ASSIGNED TASK: In the records below, find the line that contains "Rendered at 1241 by 1756 pixels." and the line that contains "Identify the document". Set down exactly those lines and every line between them, and nothing more.

DATASET:

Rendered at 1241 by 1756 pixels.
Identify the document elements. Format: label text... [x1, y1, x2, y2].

---

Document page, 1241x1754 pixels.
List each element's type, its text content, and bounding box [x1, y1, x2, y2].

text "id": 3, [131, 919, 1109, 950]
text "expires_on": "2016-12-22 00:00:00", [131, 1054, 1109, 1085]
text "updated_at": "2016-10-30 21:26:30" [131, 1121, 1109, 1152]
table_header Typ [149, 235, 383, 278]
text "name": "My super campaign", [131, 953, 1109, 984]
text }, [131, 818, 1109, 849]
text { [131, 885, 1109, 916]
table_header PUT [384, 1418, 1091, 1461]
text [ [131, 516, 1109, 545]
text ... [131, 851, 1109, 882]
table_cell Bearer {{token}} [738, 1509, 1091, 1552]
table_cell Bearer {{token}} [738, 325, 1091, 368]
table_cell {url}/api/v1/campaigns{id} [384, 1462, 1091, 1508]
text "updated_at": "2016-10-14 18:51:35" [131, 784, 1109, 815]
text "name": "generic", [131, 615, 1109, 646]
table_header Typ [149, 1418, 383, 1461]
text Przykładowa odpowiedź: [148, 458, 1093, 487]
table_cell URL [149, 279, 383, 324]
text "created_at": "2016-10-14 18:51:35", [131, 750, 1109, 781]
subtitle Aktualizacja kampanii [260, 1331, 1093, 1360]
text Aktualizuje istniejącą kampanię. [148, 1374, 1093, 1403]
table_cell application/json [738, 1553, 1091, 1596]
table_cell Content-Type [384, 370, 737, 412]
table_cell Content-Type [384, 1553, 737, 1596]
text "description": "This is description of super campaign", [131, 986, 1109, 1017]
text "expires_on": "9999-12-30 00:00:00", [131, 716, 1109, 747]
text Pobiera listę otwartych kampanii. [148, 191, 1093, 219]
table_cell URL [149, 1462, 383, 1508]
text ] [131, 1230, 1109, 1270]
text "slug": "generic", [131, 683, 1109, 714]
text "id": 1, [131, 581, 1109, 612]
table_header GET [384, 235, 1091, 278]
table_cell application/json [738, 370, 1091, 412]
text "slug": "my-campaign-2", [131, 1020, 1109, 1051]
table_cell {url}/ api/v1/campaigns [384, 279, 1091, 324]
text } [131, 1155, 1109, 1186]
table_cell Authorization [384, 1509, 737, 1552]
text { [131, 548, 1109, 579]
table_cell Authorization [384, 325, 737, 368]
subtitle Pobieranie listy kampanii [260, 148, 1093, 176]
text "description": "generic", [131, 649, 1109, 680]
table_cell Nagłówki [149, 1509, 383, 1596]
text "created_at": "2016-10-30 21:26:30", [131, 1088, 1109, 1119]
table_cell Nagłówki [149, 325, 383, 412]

ANSWER FOR THE TASK:
Rendered at 1241 by 1756 pixels.
Identify the document elements. Format: label text... [x1, y1, x2, y2].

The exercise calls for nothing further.